• [Tarefa a fazer] Copie de novo o texto sobre a cachaça, tudo desde "Insanidade imaginar que" até "de cana fermentado.", e troque "alambique" por "engenho".

____ Trecho do texto

A cachaça é considerada uma bebida bastante nobre no Brasil e de trago em trago vai conquistando compradores no exterior, mas aqui no país entre as serras e os alambiques pequenos surge essa bebida feita artesanalmente e que supera em muito as que são feitas num processo industrializado mais avançado do que esse estilo colonial. Ganha em buquê e sabor, virtudes garantidas pela utilização somente do suprassumo da matéria-prima e da produção e pelo lento descanso em barris de madeira. Essa produção artesanal, hoje, representa mais de 30% da produção nacional de quase dois bilhões de litros de aguardente por ano. Com as exportações o aumento da produção tem sido bastante significativo nestes últimos cinco anos. Como ela nunca se acanhou durante a história, tornou-se símbolo de resistência à imposição portuguesa ao consumo de vinho o que culminou com a Revolução Pernambucana, em 1817.
Daí por diante manteve seu posto até as últimas revoltas pró-independência. Depois, frequentou a mesa do imperador D. Pedro II expandindo sua marca pelo tempo e pela história que tem o mesmo na idade do fazimento do Brasil nestes mais de quinhentos anos. Essa busca foi fruto de uma caminhada que fiz de moto junto com mais um amigo de Paraty (RJ) até a cidade de Ouro Preto (MG). Durante esse trajeto pudemos observar que há muitos alambiques nas proximidades do Caminho do Ouro, com diversas marcas e sabores diferentes e, ao sabor da arte barroca de Minas Gerais se esconde outra arte, a da fabricação da cachaça que revela uma bebida nobre como um uísque consagrado e, tão tradicional como um vinho francês, apenas com uma grande vantagem, o sotaque brasileiro.
ANTES DA FORCA, TIRADENTES QUIS MOLHAR A GOELA!
Insanidade imaginar que o mártir Tiradentes teria desejado, pouco antes da forca, molhar a goela com um trago de cachaça. Talvez não. Motivos ideológicos fariam dessa atitude o último ato de resistência à dominação portuguesa, já que a aguardente era símbolo dos ideais de liberdade dos inconfidentes. As causas sentimentais ligariam o pedido às lembranças que Tiradentes tinha do alambique da Fazenda Boa Vista, a nove quilômetros de onde nascera.
Saudade do cheiro agridoce e do caldo de cana fermentado.
Mesmo depois de dois séculos, é difícil entrar nesse engenho da pacata cidade de Coronel Xavier Chaves e não apostar que a suposição seja certeira. Produzida da mesma forma desde o século XVII, a cachaça que Tiradentes teria desejado chama-se Boa Vista. No comando da velha roda-d’água está um descendente do mártir, Sr. Rubens Chaves.
Dos truques guardados a sete chaves, que ele diz ter – fazendo um trocadilho com o nome da família e seus antecessores -, o mais inusitado é o envelhecimento da cachaça em tanques parafinados. “Não fica amarela como aquelas produzidas nos barris de madeira porque não tem vergonha de ser cachaça”, brinca um dos fabricantes descendente do mártir da Inconfidência.

________
____ Os dados

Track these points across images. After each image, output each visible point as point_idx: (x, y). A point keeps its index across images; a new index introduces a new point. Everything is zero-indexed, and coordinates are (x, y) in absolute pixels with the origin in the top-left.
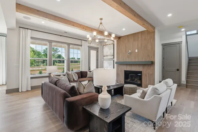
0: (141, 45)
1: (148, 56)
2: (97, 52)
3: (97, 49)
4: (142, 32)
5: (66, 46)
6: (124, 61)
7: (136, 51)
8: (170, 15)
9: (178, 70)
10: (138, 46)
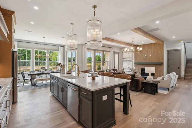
0: (154, 52)
1: (159, 59)
2: (119, 55)
3: (118, 53)
4: (154, 43)
5: (102, 52)
6: (141, 62)
7: (150, 55)
8: (174, 37)
9: (179, 68)
10: (151, 52)
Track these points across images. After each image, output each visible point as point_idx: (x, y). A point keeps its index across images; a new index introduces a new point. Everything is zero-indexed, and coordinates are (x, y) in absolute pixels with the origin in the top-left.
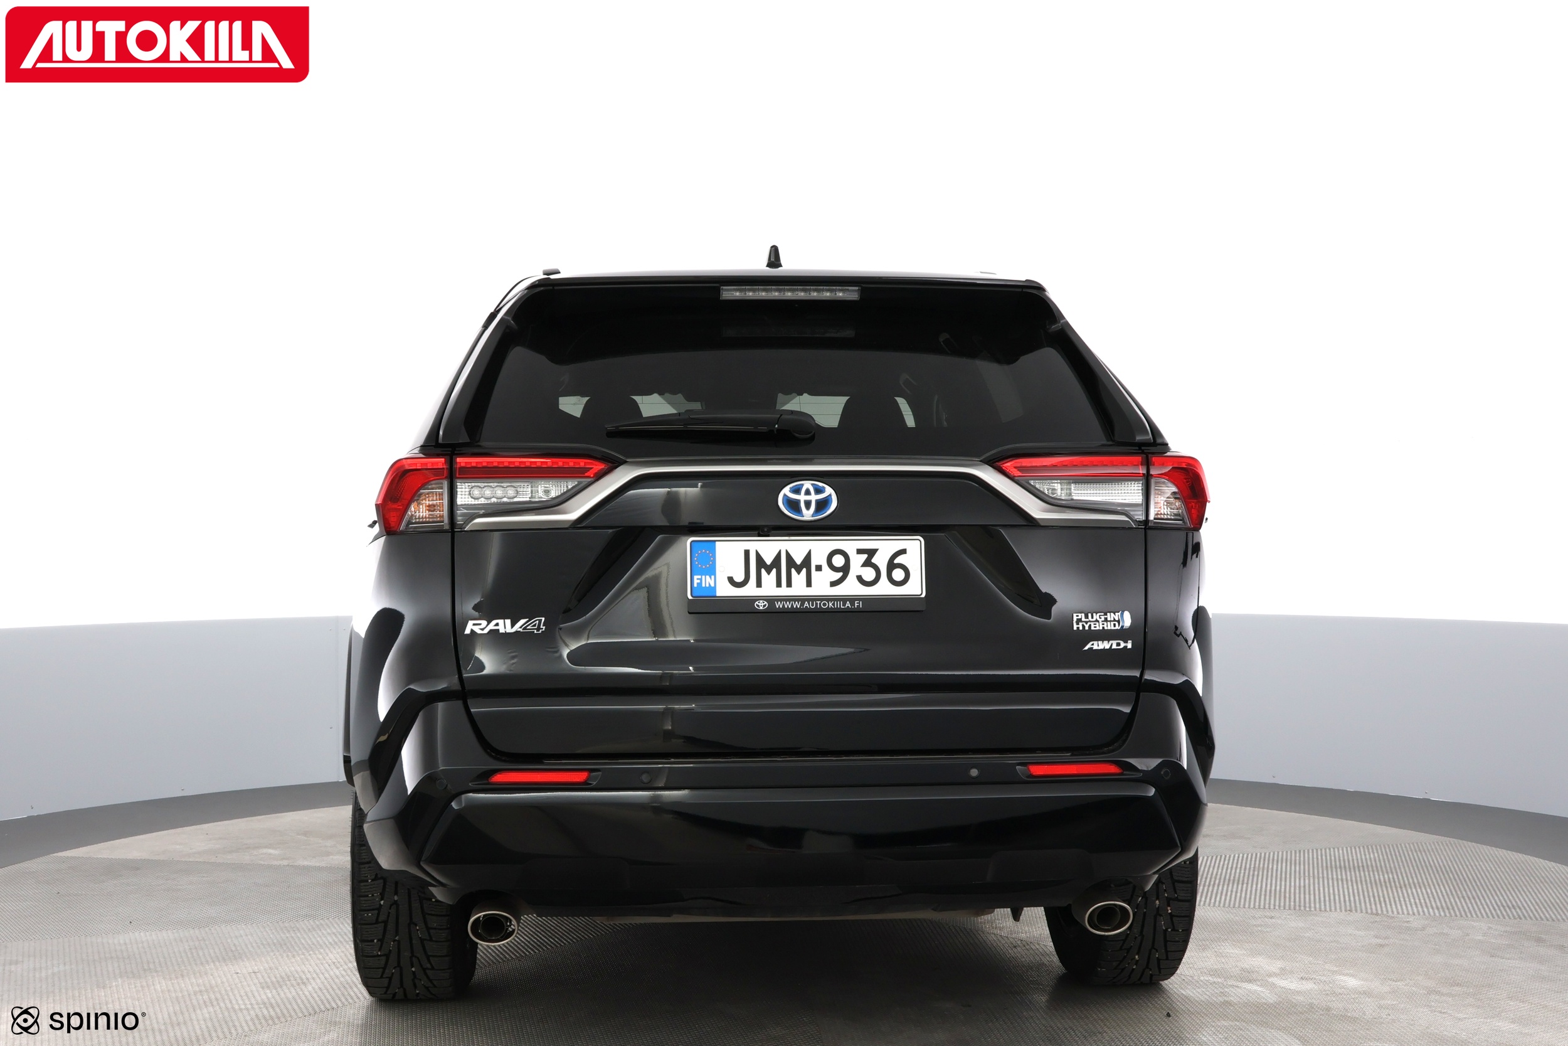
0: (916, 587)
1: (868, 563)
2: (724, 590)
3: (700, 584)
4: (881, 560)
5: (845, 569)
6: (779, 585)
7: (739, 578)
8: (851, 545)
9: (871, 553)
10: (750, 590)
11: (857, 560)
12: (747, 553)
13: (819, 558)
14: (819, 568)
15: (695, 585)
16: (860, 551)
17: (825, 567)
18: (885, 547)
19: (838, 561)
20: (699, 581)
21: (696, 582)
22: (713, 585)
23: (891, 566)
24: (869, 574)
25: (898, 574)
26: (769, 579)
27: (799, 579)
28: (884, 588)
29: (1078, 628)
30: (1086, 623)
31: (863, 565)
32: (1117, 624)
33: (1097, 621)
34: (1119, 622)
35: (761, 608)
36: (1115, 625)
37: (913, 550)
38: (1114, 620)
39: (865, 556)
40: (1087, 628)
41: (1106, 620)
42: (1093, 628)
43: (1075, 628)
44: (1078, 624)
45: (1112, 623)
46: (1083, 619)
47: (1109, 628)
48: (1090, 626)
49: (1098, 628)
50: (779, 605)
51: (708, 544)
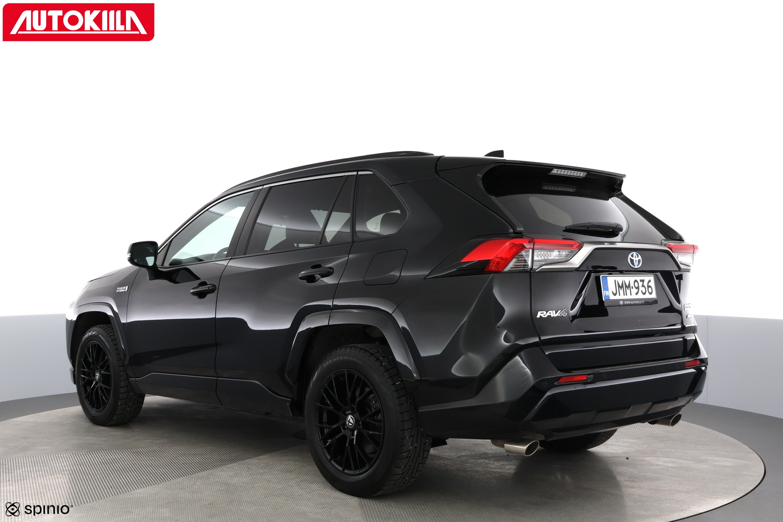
1: (643, 286)
2: (612, 297)
3: (605, 294)
4: (645, 284)
6: (624, 295)
9: (643, 281)
10: (617, 297)
12: (615, 281)
14: (632, 288)
16: (641, 281)
17: (634, 287)
21: (605, 293)
27: (628, 291)
31: (642, 287)
35: (621, 304)
39: (642, 283)
50: (626, 303)
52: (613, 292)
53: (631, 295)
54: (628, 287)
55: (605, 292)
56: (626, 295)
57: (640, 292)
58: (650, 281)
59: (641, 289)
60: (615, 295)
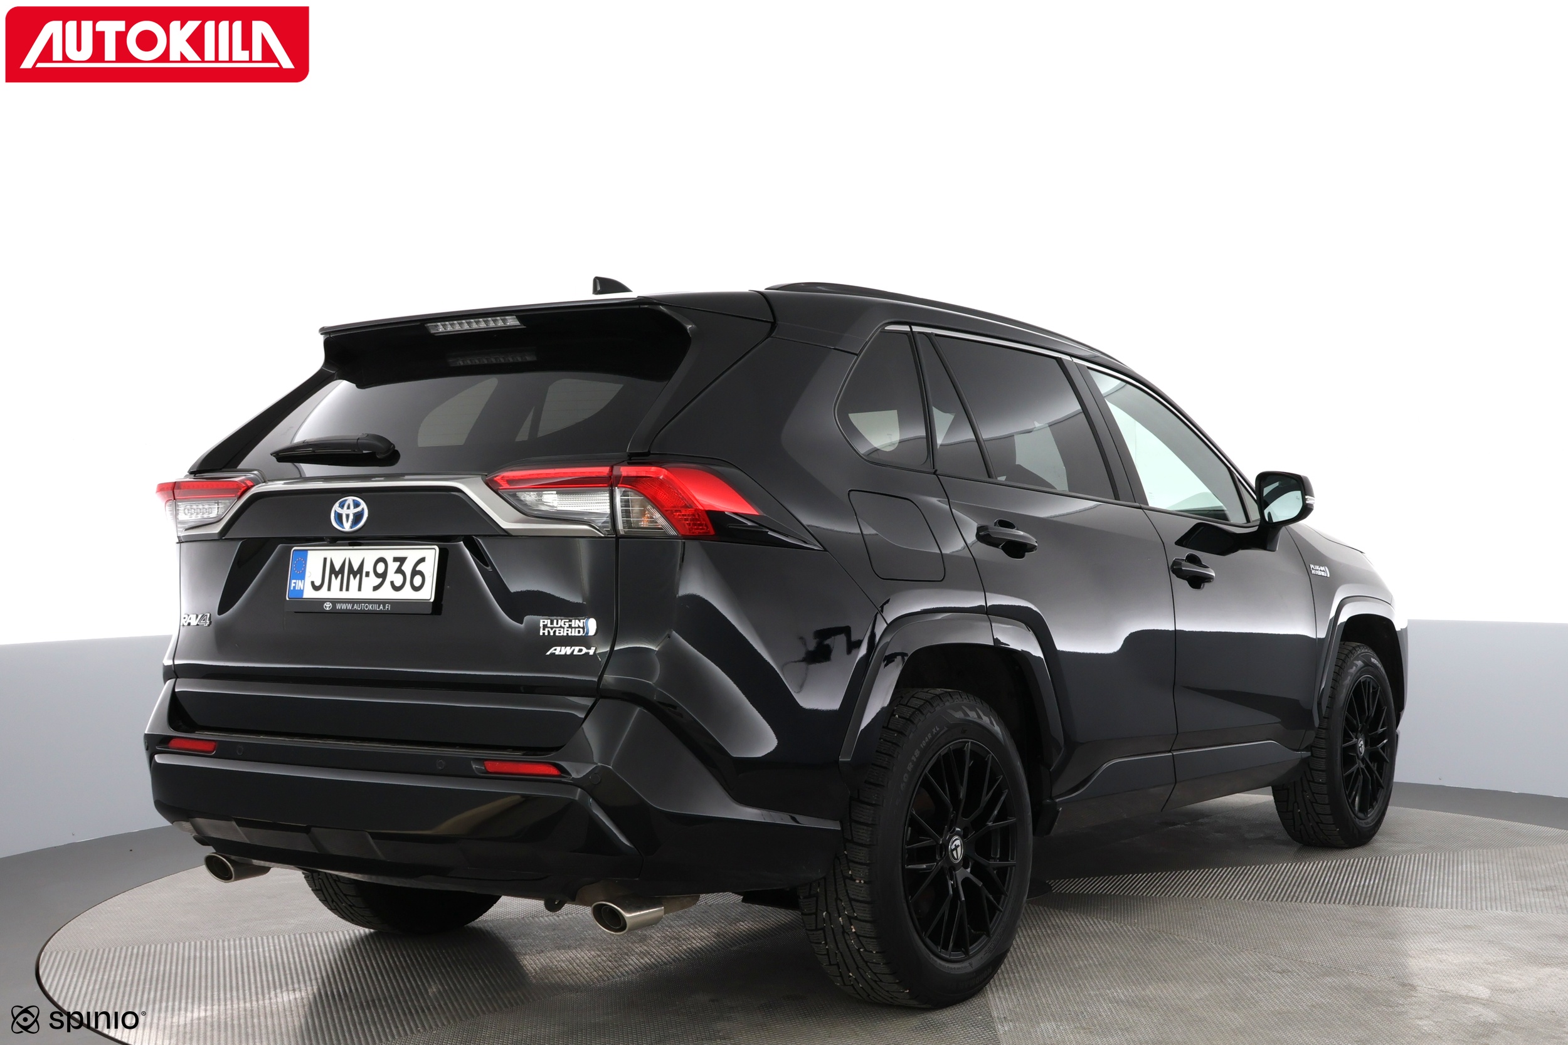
0: (428, 593)
1: (399, 571)
2: (309, 593)
3: (294, 587)
4: (408, 568)
5: (383, 576)
6: (341, 589)
7: (317, 584)
8: (389, 554)
9: (402, 560)
10: (323, 594)
11: (393, 566)
12: (325, 559)
13: (368, 567)
14: (367, 574)
15: (292, 588)
16: (396, 559)
17: (372, 574)
18: (412, 554)
19: (381, 568)
20: (294, 585)
21: (293, 585)
22: (302, 589)
23: (415, 573)
24: (398, 580)
25: (418, 580)
26: (336, 583)
27: (354, 583)
28: (407, 594)
29: (544, 633)
30: (552, 628)
31: (396, 572)
32: (581, 630)
33: (561, 627)
34: (583, 628)
35: (328, 609)
36: (579, 632)
37: (429, 557)
38: (579, 627)
40: (552, 634)
41: (570, 626)
42: (557, 634)
43: (541, 634)
44: (544, 630)
45: (577, 630)
46: (549, 625)
47: (573, 634)
48: (555, 632)
49: (561, 635)
50: (338, 606)
51: (302, 552)
52: (313, 583)
53: (360, 589)
54: (359, 572)
55: (295, 583)
56: (347, 589)
57: (387, 583)
58: (422, 560)
59: (393, 577)
60: (317, 588)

________

• [Resposta da tarefa]
Insanidade imaginar que o mártir Tiradentes teria desejado, pouco antes da forca, molhar a goela com um trago de cachaça. Talvez não. Motivos ideológicos fariam dessa atitude o último ato de resistência à dominação portuguesa, já que a aguardente era símbolo dos ideais de liberdade dos inconfidentes. As causas sentimentais ligariam o pedido às lembranças que Tiradentes tinha do engenho da Fazenda Boa Vista, a nove quilômetros de onde nascera.
Saudade do cheiro agridoce e do caldo de cana fermentado.